The following are highlights of a case study presented by Zeina Khamis of Manulife and Juliann Ng of element54 at NEXT, the Insights Association’s first-ever virtual event.
Zeina began by saying, “If you want to know how the lion behaves, you don’t go to the zoo, you go to the jungle.” She wanted to study those who used her firm’s web portal.
Her key criteria were to validate disparate hypothesis by bringing enough sample to bear on the problem that the results would not be dismissed. The ultimate goal was to make the personas the foundations of their UX work and to be able to recruit by persona for future studies.
Ideation, empathy exercises, and other qualitative techniques had produced many different hypotheses from many different teams, with no alignment and a fear that they might be missing other potential criteria. Zeina said she wanted “a study with statistical significance; I have too many hypothesis I want to test and I have too many people attached to their hypotheses. Too many cooks in the kitchen!”
Julianne proposed doing a segmentation study with a cluster analysis, with one of the deliverables to be a typing tool to find these personas for future research. Zeina reminded her, “I want mini in budget but not mini in analysis!”
Remarkably, the team kept the survey really short, at 7 minutes, which they believe is essential for B2B research. Respondents did evaluate two long batteries of attributes.
The research produced three distinct UX personas. Surprisingly, these personas disproved the internal teams’ hypotheses and were not based on demographics or firmographics.
Instead the results different on psychographics and technology usage, on factors like how easily frustrated they became, whether they preferred navigation or search, whether they preferred text or graphics, and their core UX desire. The teams were very surprised that none of the hypotheses came out as differentiating. They had placed a lot of weight going in on the role of the company, decision making authority, age, gender and industry.
Element54 identified three distinct UX personas: Amelia (53%), Marie (24%), and Chantal (23%). (Each of the personas were named after women as women predominated among the professionals surveyed for this study.)
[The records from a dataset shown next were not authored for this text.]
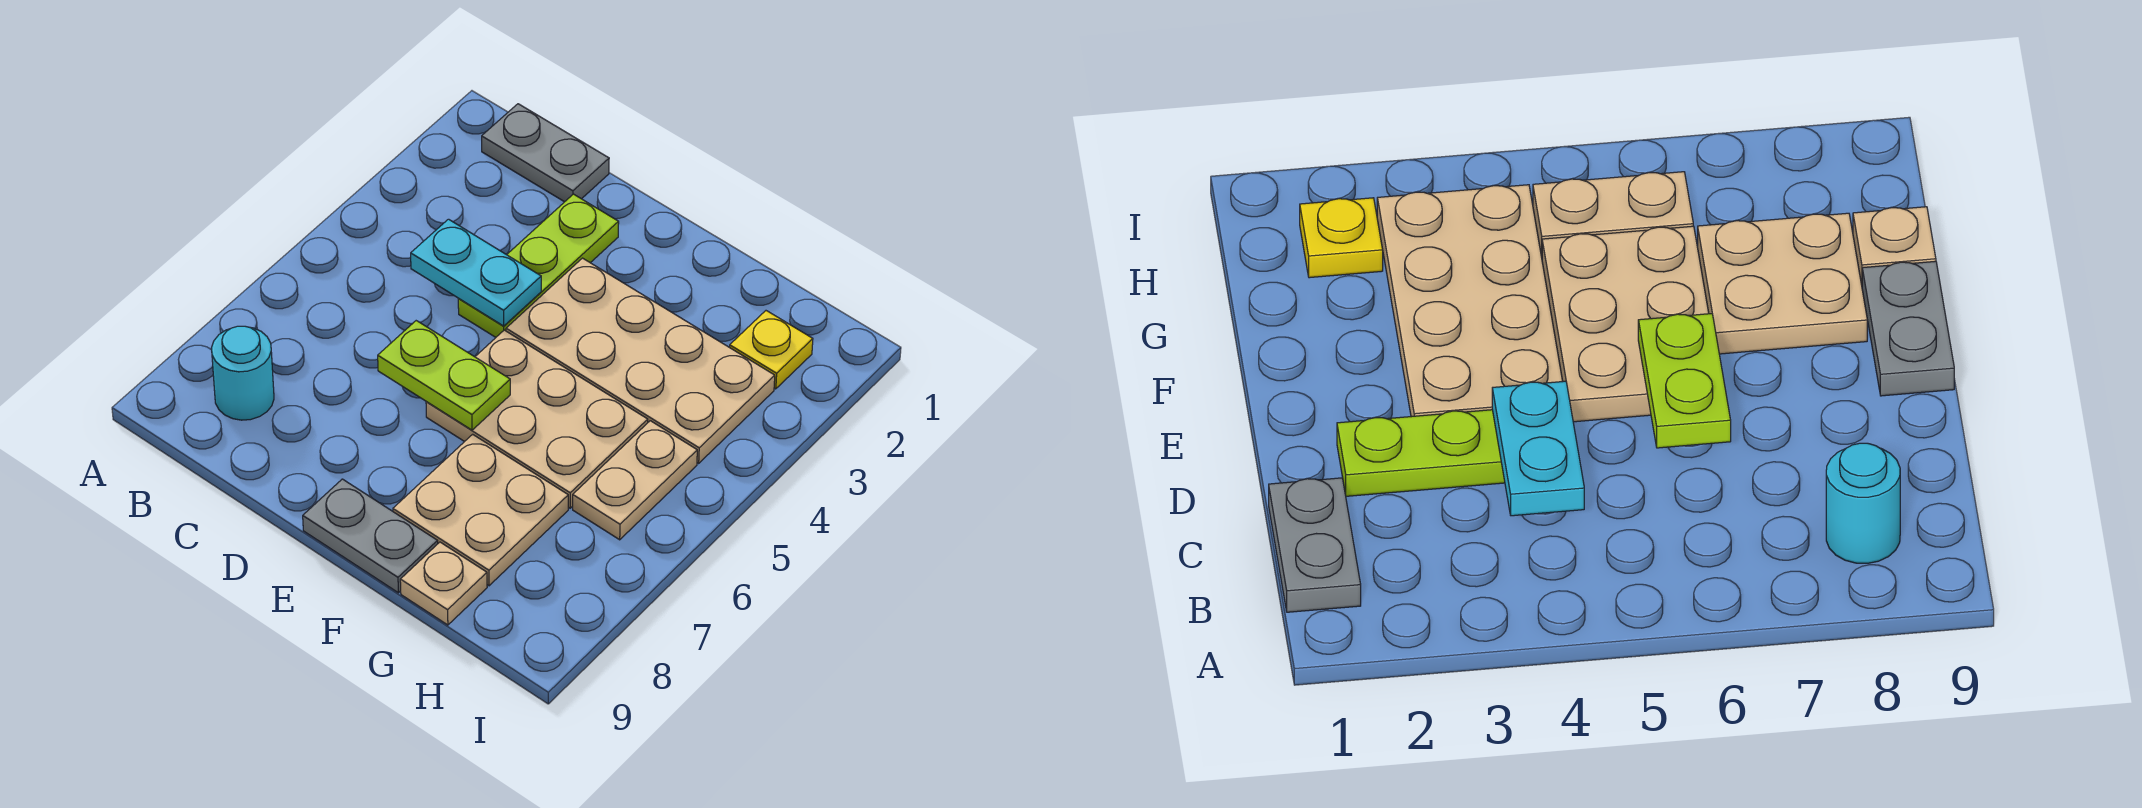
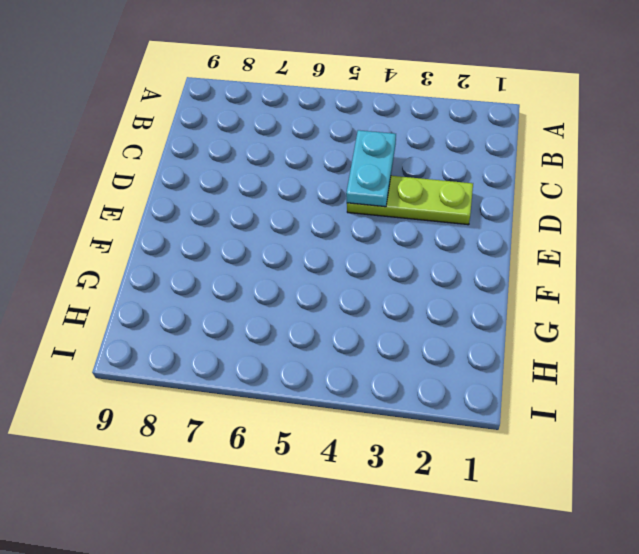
none -> grey 1x2 plate [482,104,609,202]
none -> cyan 1x1 round brick [212,326,274,420]
none -> tan 2x4 plate [506,258,775,463]

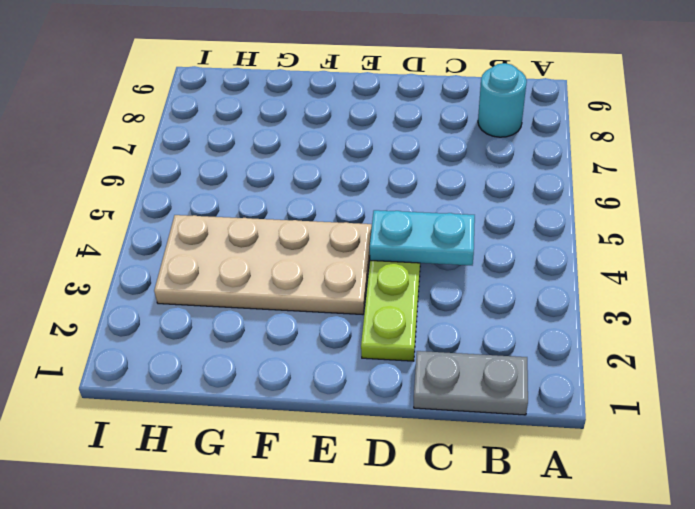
none -> tan 2x3 plate [426,330,648,508]
none -> grey 1x2 plate [303,479,438,593]
none -> tan 2x2 plate [393,434,568,586]

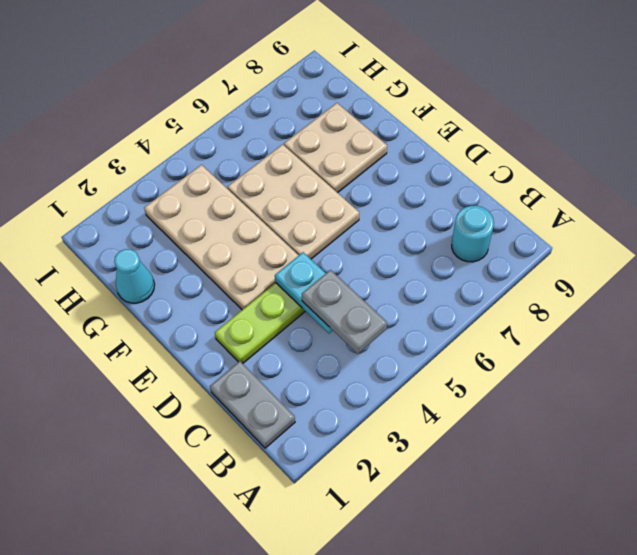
grey 1x2 plate [302,270,387,354] -> grey 1x2 plate moved to [303,479,438,593]
cyan 1x1 cone [114,249,155,303] -> none
none -> tan 1x1 plate [400,542,487,625]
none -> yellow 1x1 plate [730,311,813,389]
none -> tan 1x2 plate [573,421,697,540]

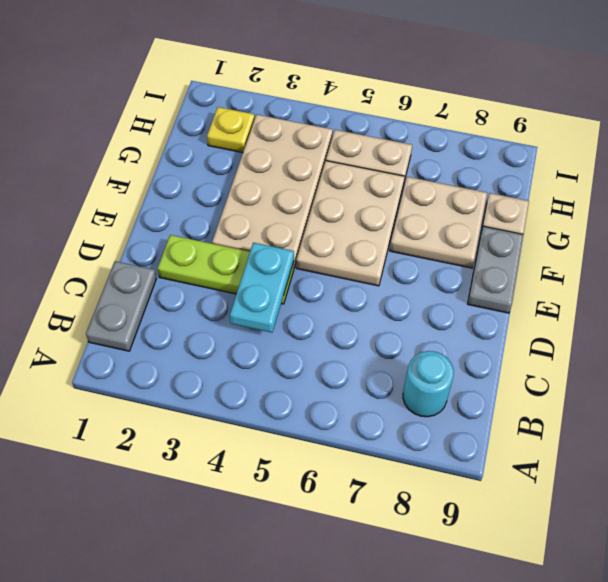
none -> lime 1x2 plate [378,321,510,430]

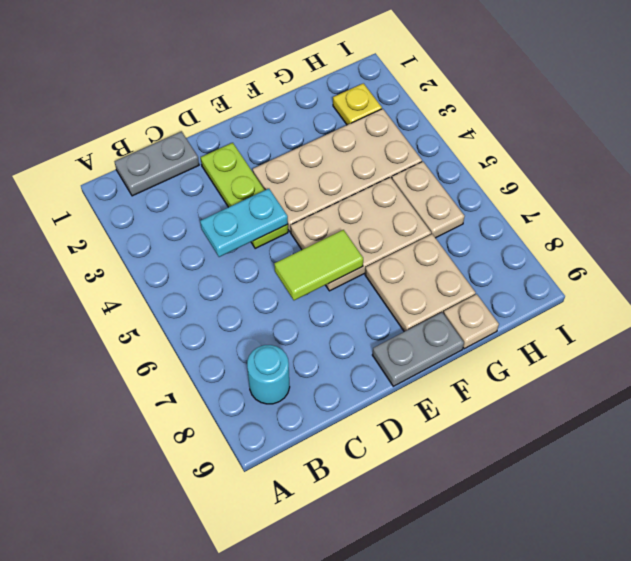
lime 1x2 tile [274,230,363,300] -> lime 1x2 plate [378,321,510,430]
Amelia is super thorough but wants to be efficient; she has a high threshold for digital frustration (is not frustrated easily); thinks that more is better, and indeed is afraid of missing information; she wants as much detail as possible, and she is navigation dominant (rather than search dominate). From the perspective of content consumption, she will consume text, video, infographics – anything she is provided.
Marie is about supporting rather than automating an “old-school” process. She gets frustrated very easily and is not as well versed to worked online. She does not want extra bells and whistles, and she prefers navigation to search.
Chantal is the only persona to prefer search to navigation. She finds what she needs, then gets out.
Because none of the teams’ expectations were favored over any others (because all had their hypotheses disproved), and because of the extensive sample, “all the cooks became aligned,” Zeina said, and the personas “were adopted by management, not pushed back on.” The teams are using the personas in their work and are using the typing tool for recruiting personas based on who they design for. “It was a big win!”
Zeina concluded by saying, “If we can’t go to the jungle, and the zoo won’t give us the answer, perhaps a safari might!”